- _Problem requirements_
From the entries below, gather every line containing the string "Wykonawcę".

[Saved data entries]
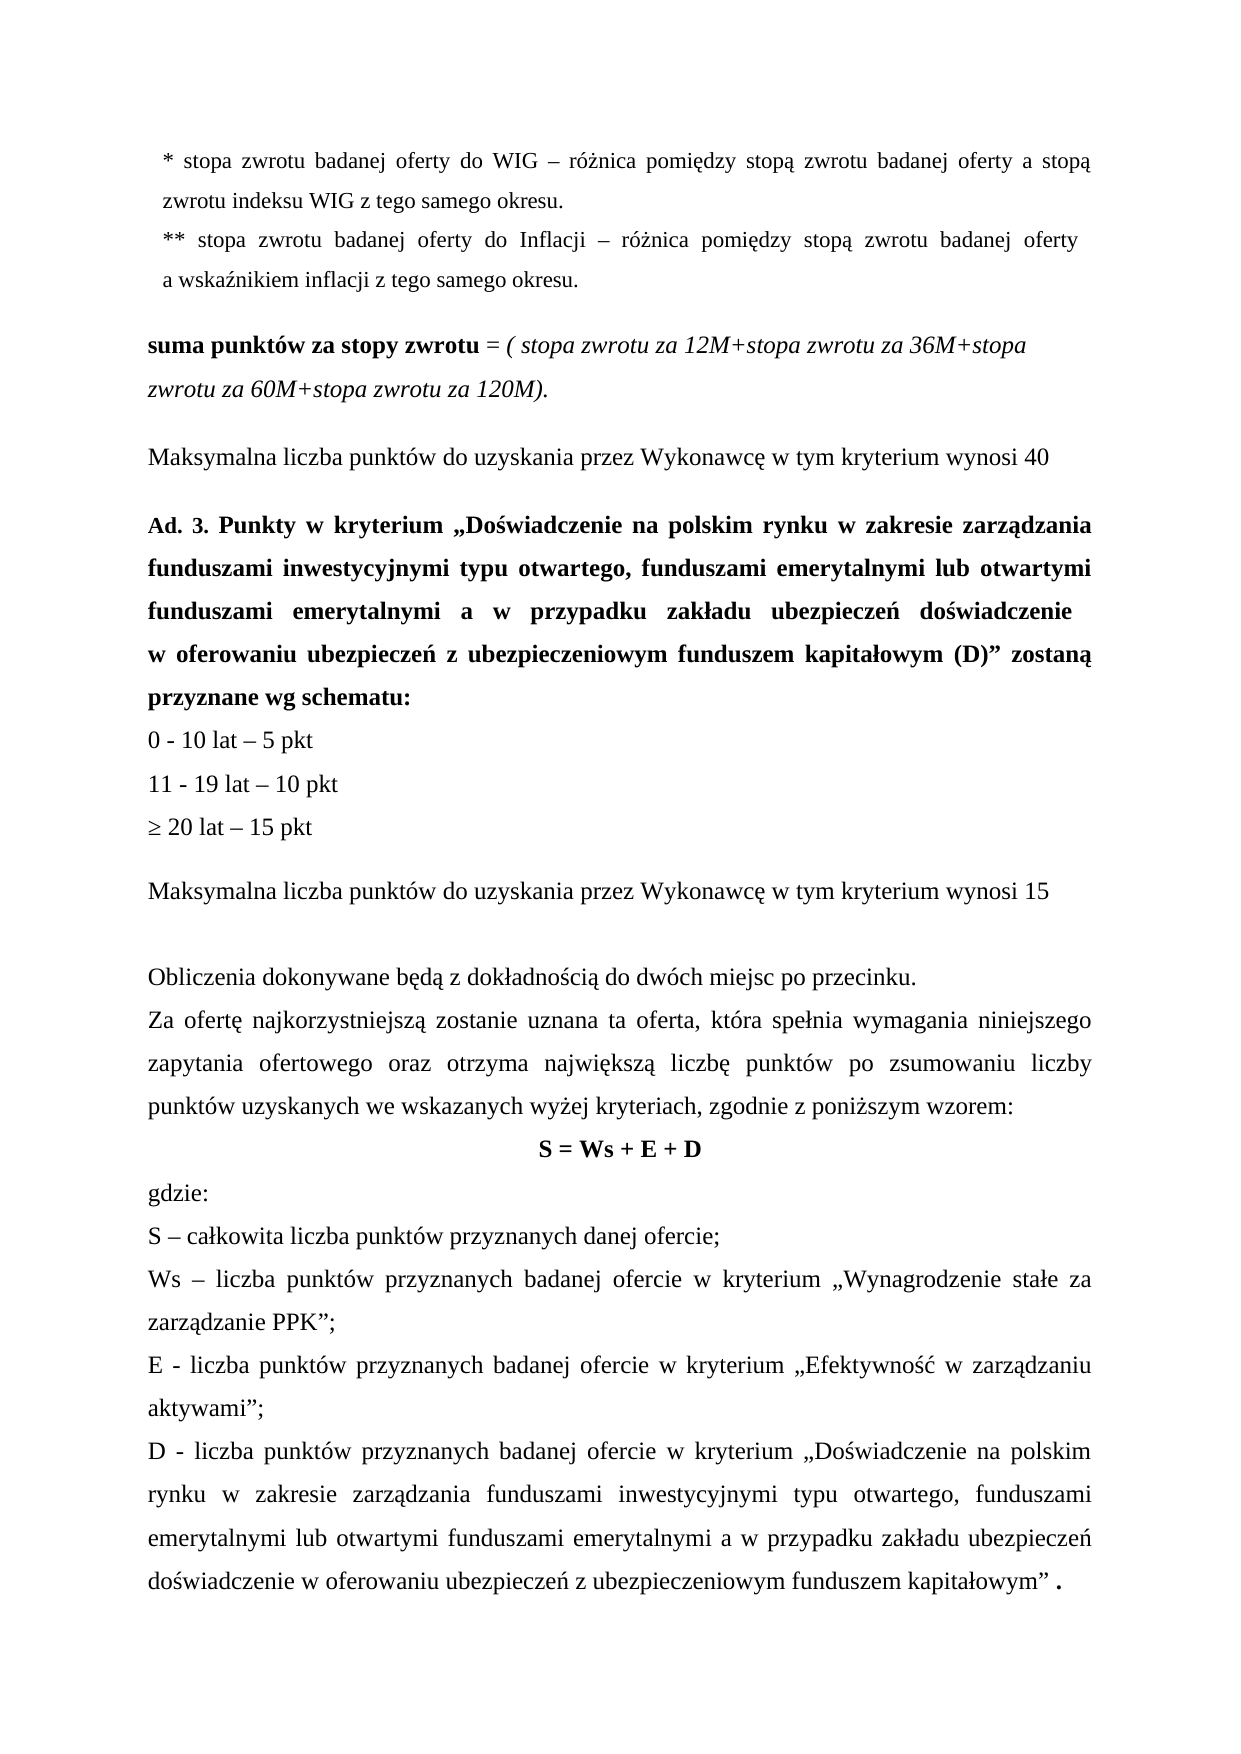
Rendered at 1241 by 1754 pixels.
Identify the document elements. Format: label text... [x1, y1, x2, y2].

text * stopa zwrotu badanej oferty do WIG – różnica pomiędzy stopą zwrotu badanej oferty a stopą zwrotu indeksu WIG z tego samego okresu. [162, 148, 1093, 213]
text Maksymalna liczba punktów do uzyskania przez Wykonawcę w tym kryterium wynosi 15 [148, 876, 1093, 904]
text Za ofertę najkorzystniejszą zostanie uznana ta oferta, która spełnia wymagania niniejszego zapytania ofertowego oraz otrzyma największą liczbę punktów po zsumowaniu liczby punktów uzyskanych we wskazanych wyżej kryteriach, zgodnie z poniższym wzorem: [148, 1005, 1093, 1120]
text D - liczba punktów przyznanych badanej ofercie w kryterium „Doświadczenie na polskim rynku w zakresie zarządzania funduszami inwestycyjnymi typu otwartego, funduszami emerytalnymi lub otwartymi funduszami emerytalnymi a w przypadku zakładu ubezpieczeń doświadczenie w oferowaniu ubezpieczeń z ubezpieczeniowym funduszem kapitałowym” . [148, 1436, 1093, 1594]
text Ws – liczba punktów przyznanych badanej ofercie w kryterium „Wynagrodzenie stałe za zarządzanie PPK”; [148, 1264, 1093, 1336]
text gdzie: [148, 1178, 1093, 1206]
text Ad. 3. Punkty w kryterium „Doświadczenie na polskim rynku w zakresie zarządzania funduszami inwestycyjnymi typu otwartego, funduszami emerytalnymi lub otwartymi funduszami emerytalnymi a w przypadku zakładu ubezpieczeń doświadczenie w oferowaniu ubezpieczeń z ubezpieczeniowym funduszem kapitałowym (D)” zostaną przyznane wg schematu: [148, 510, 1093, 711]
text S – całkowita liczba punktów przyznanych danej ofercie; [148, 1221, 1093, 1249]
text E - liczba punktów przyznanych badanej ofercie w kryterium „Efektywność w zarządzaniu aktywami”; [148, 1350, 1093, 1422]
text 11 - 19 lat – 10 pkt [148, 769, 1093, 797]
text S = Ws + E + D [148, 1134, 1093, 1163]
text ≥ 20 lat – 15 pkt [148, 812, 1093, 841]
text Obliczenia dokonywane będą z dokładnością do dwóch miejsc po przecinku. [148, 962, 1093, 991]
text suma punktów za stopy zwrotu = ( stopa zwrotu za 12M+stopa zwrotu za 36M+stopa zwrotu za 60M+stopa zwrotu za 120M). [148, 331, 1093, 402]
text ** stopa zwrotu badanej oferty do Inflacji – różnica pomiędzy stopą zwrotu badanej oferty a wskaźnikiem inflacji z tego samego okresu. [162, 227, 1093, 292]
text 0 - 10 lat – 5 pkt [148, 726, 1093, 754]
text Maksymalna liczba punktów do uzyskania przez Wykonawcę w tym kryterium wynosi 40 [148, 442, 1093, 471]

* * *

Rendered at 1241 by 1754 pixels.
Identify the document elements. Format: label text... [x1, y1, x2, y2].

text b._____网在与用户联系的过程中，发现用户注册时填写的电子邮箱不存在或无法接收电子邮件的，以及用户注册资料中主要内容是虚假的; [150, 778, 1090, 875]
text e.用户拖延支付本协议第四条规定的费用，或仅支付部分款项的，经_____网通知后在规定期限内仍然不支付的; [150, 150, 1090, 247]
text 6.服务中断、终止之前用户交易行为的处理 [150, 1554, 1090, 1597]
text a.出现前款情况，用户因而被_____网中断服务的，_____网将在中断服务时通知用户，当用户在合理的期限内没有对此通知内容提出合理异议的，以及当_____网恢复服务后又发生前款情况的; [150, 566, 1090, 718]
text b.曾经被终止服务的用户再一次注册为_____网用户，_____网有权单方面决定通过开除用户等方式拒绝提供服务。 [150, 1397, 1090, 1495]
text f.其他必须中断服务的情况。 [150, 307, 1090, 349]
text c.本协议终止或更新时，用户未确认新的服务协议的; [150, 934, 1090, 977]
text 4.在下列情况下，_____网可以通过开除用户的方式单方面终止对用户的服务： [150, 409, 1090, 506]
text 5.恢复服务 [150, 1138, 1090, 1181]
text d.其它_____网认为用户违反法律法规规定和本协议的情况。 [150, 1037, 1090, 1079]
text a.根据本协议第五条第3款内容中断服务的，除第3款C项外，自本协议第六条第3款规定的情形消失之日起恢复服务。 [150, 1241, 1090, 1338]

- _Answer section_
text Maksymalna liczba punktów do uzyskania przez Wykonawcę w tym kryterium wynosi 15 [148, 876, 1093, 904]
text Maksymalna liczba punktów do uzyskania przez Wykonawcę w tym kryterium wynosi 40 [148, 442, 1093, 471]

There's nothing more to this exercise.